在调用kvminit申请初始化空间过后，main调用kvminithart来装载内核页表的根页表地址到satp寄存器中

void
kvminithart()
{
  // wait for any previous writes to the page table memory to finish.
  sfence_vma();

  w_satp(MAKE_SATP(kernel_pagetable));

  // flush stale entries from the TLB.
  sfence_vma();
}

在内核空间下，main马上就调用procinit，为每个用户进程分配一个内核栈，该内核栈将被映射到内核虚拟地址空间的高地址部分，位于trampoline下方。生成虚拟地址的步长为2页，而且只处理低的那一页，这样高的一页就自动成了保护页（PTE_V无效）。更新了所有内核栈的PTE之后，最后调用kvminithart更新一次satp寄存器，分页硬件就能使用新的页表。

void
procinit(void)
{
  struct proc *p;
  initlock(&pid_lock, "nextpid");

  // 开始时p=proc，即p的地址是proc数组的最开始位置
  // 每次遍历p就指向下一个进程结构
  for(p = proc; p < &proc[NPROC]; p++) {
      initlock(&p->lock, "proc");
      // Allocate a page for a kernel stack, for each process
      // Map it high in memory at the va generated by KSTACK, followed by an invalid guard page.
      char *pa = kalloc();
      if(pa == 0)
        panic("kalloc");
      // 指针相减就是地址相减，获取当前进程p和proc数组最开始位置的偏移量
      // 比如第一次，从p-proc=0开始，KSTACK生成虚拟地址: TRAMPOLINE - 2*PGSIZE
      // 因此TRAMPOLINE的下面第一页是guard page，第二页是kstack，也就是va指向的位置
      // 后面也以此类推，被跳过而未被处理的guard page，PTE_V是无效的
      uint64 va = KSTACK((int) (p - proc));
      // adds the mapping PTEs to the kernel page table
      // 内核栈可读可写，但在用户态不可访问，也不能直接执行
      kvmmap(va, (uint64)pa, PGSIZE, PTE_R | PTE_W);
      p->kstack = va;
  }
  // 将更新后的内核页表重新写入到satp中
  kvminithart();
}

物理空间分配

内核在运行时会分配和释放很多物理内存，xv6将一部分的物理内存，从kernel data结束开始，到PHYSTOP为止，这一部分称为free memory，用于运行时的内存分配。每次分配和回收都以页为单位，一页大小4KB，通过一个空闲物理帧链表free-list，将空闲的物理帧串起来保存。页表、用户内存、内核栈、管道缓冲区等操作系统组件需要内存时，内核就从free-list上摘下一页或者多页分配给它们；在回收已经分配出去的内存时，这些被回收的物理帧，内核将它们一页页地重新挂到free-list上。

struct run {
  struct run *next;
};

struct {
  struct spinlock lock;
  struct run *freelist;
} kmem;

extern char end[]; // first address after kernel.
                   // defined by kernel.ld.

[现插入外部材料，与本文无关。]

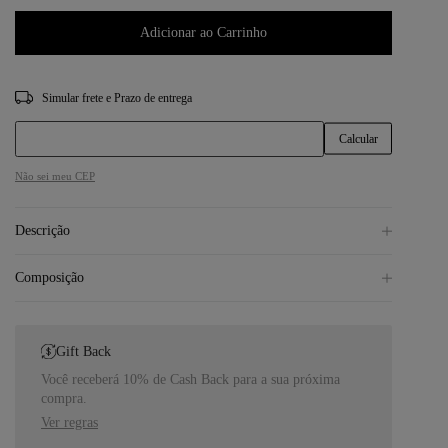
Adicionar ao Carrinho
CEP
Não sei meu CEP
Descrição
Composição
Gift Back
Você receberá 10% de Cash Back para a sua próxima
compra.
Ver regras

//initialize the allocator
void
kinit()
{
  // initializes the free list to hold every page between the end of the kernel and PHYSTOP
  // xv6 assumes that the machine has 128MB of RAM
  initlock(&kmem.lock, "kmem");
  // kernel data之后到PHYSTOP之前都可以用于分配
  // add memory to the free list via per-page calls to kfree
  freerange(end, (void*)PHYSTOP);
}

void
freerange(void *pa_start, void *pa_end)
{
  char *p;
  p = (char*)PGROUNDUP((uint64)pa_start);
  //kfree是头插法
  for(; p + PGSIZE <= (char*)pa_end; p += PGSIZE)
    kfree(p);
}

void
kfree(void *pa)
{
  struct run *r;

  if(((uint64)pa % PGSIZE) != 0 || (char*)pa < end || (uint64)pa >= PHYSTOP)
    panic("kfree");

  // Fill with junk to catch dangling refs.
  memset(pa, 1, PGSIZE);

  // casts pa to a pointer to struct run, which records the old start of the free list in r->next,
  // and sets the free list equal to r
  r = (struct run*)pa;

  acquire(&kmem.lock);
  r->next = kmem.freelist;
  kmem.freelist = r;
  release(&kmem.lock);
}

void *
kalloc(void)
{
  // removes and returns the first element in the free list.
  // When a process asks xv6 for more user memory, xv6 first uses kalloc to allocate physical pages.
  struct run *r;

  acquire(&kmem.lock);
  r = kmem.freelist;
  if(r)
    kmem.freelist = r->next;
  release(&kmem.lock);

  if(r)
    memset((char*)r, 5, PGSIZE); // fill with junk
  return (void*)r;
}

Trap & System call

Isolation

1. Trap

Kernel code (assembler or C) that processes a trap is often called a handler; the first handler instructions are usually written in assembler (trampoline.S, rather than C) and are called a vector.

Popular names

• kernel mode: 内核态

• user mode: 用户态

• supervisor: 在内核态工作的具有较高权限的管理者身份

• user: 与计算机进行交互的普通用户身份 🧑🏻‍💻 <=> 💻

• stvec: The kernel writes the address of its trap handler here; the RISC-V jumps to the address in stvec to handle a trap. (指向了内核中处理 trap 的指令的起始地址)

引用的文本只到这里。